Les députés du PS et ceux de l'UMP se sont mis d'accord vendredi après-midi pour accélérer l'examen du projet de loi sur le Grenelle de l'environnement à l'Assemblée, mais les Verts et le PCF ont dénoncé «une sorte de putsch» du gouvernement.

Les débats ont pris du retard, notamment en raison de l'examen en urgence, au début de la semaine, du plan de soutien pour les banques.

Après des discussions très houleuses dans la nuit de jeudi à vendredi et alors que des centaines d'amendements restaient à examiner, Philippe Tourtelier (PS) a déploré «l'impasse» des débats due à «un calendrier approximatif».

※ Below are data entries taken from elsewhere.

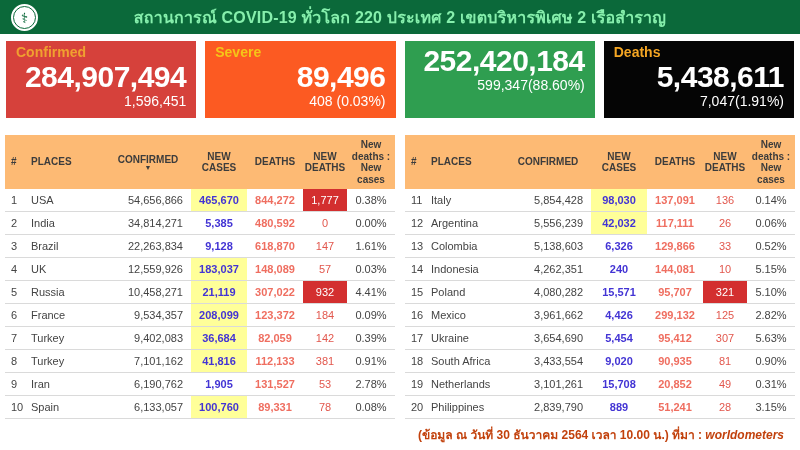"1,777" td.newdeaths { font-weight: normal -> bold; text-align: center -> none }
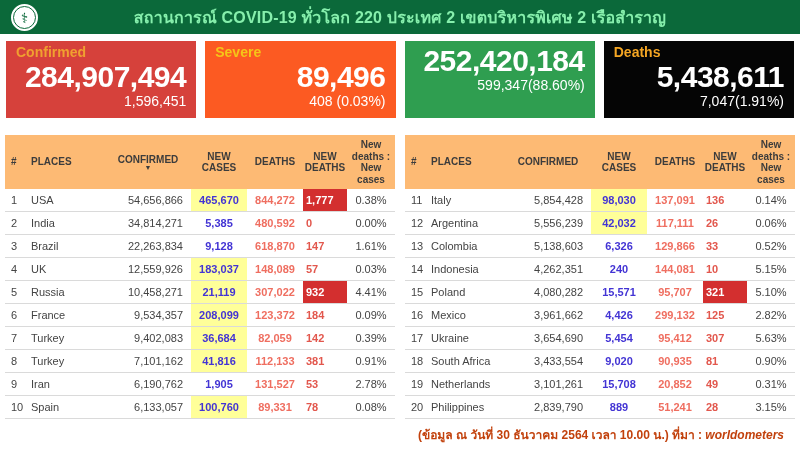"(ข้อมูล ณ วันที่ 30 ธันวาคม" .note { color: #c2410c -> #4c1d95; right: 16px -> 24px }
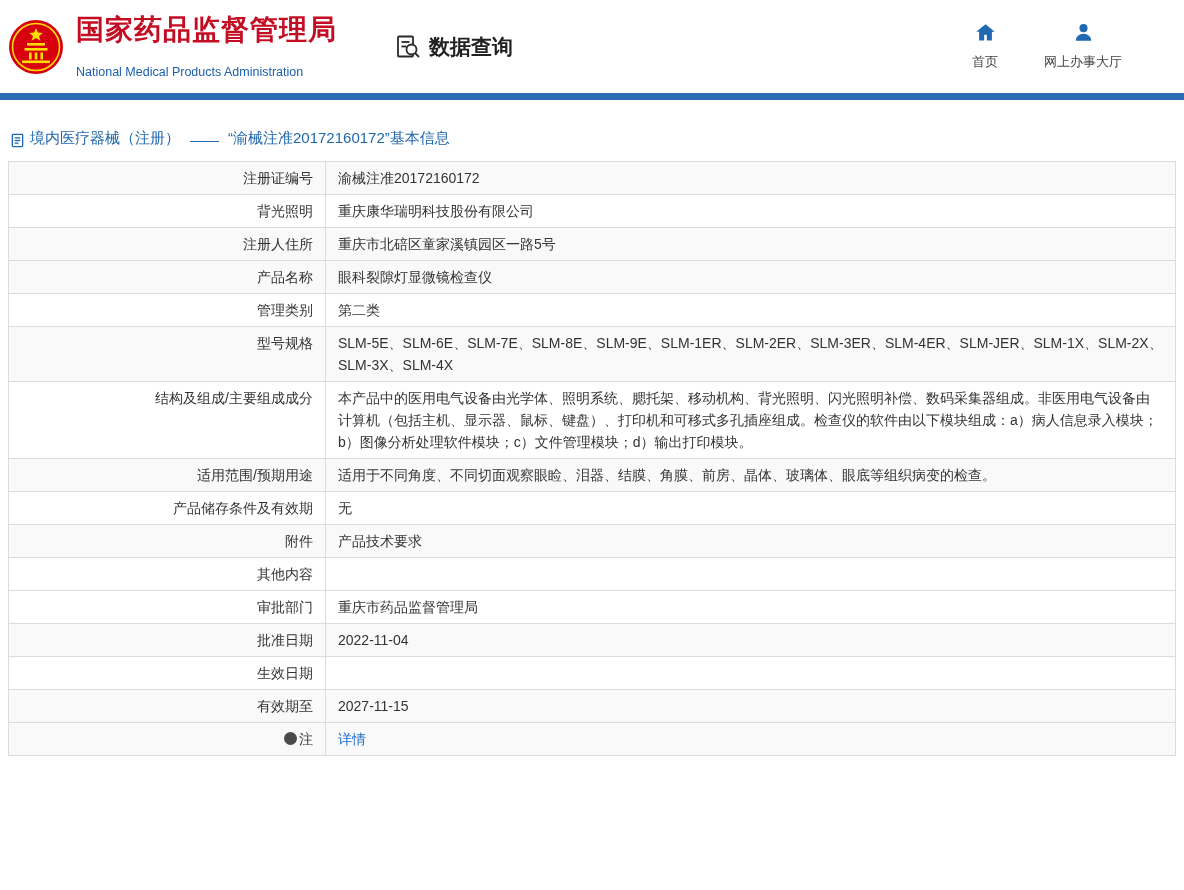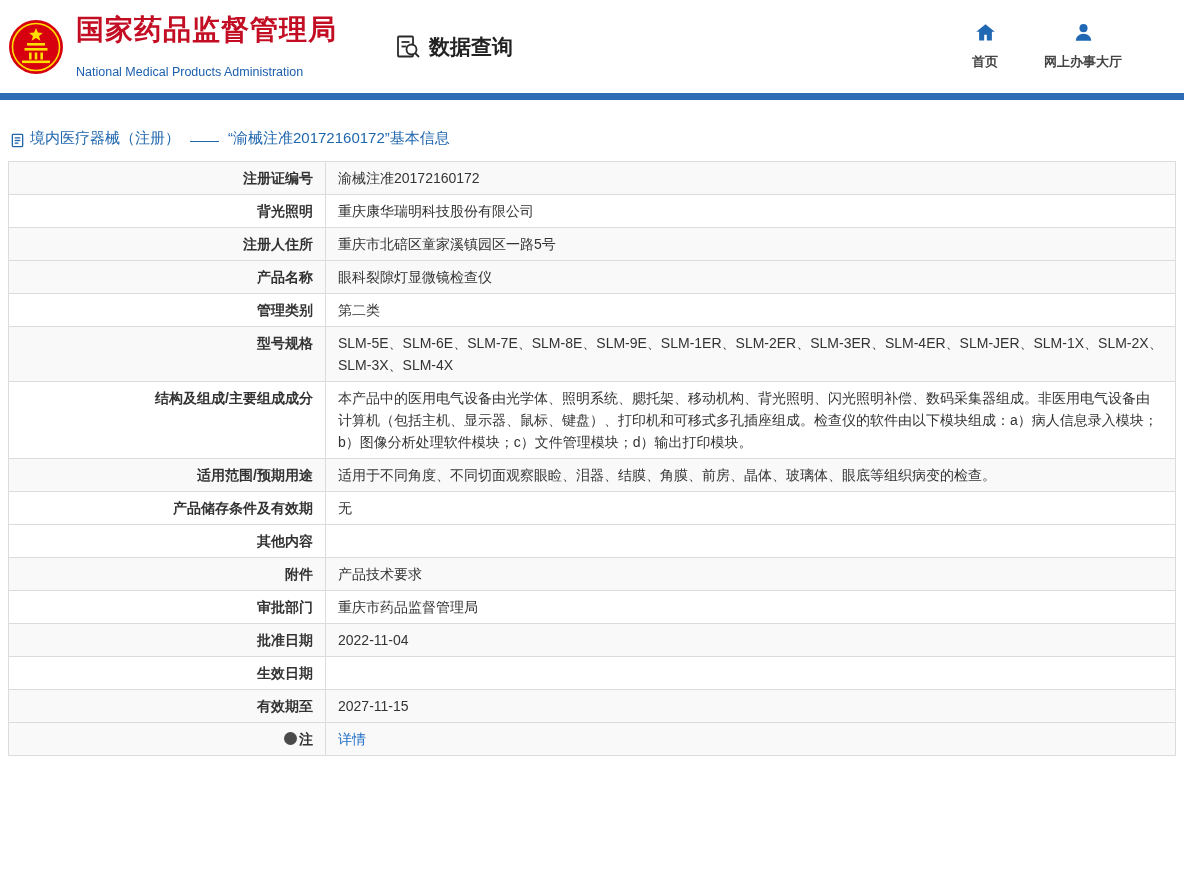"首页" .top-nav { font-weight: bold -> none }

Mais «nous ne souhaitons pas affaiblir la position de la France» et «nous allons ici sauver le Grenelle d'un enlisement qui pourrait lui être fatal pour vous aider à sauver à Bruxelles, M. le ministre, le paquet "climat-énergie"», a-t-il lancé en direction de Jean-Louis Borloo.

«Lundi matin commence le Conseil européen de l'environnement sur le paquet "climat-énergie". L'idée que l'on se présente sans que ce dossier ait été réglé devant le Parlement français m'est insupportable», avait prévenu dans la nuit le ministre de l'Ecologie.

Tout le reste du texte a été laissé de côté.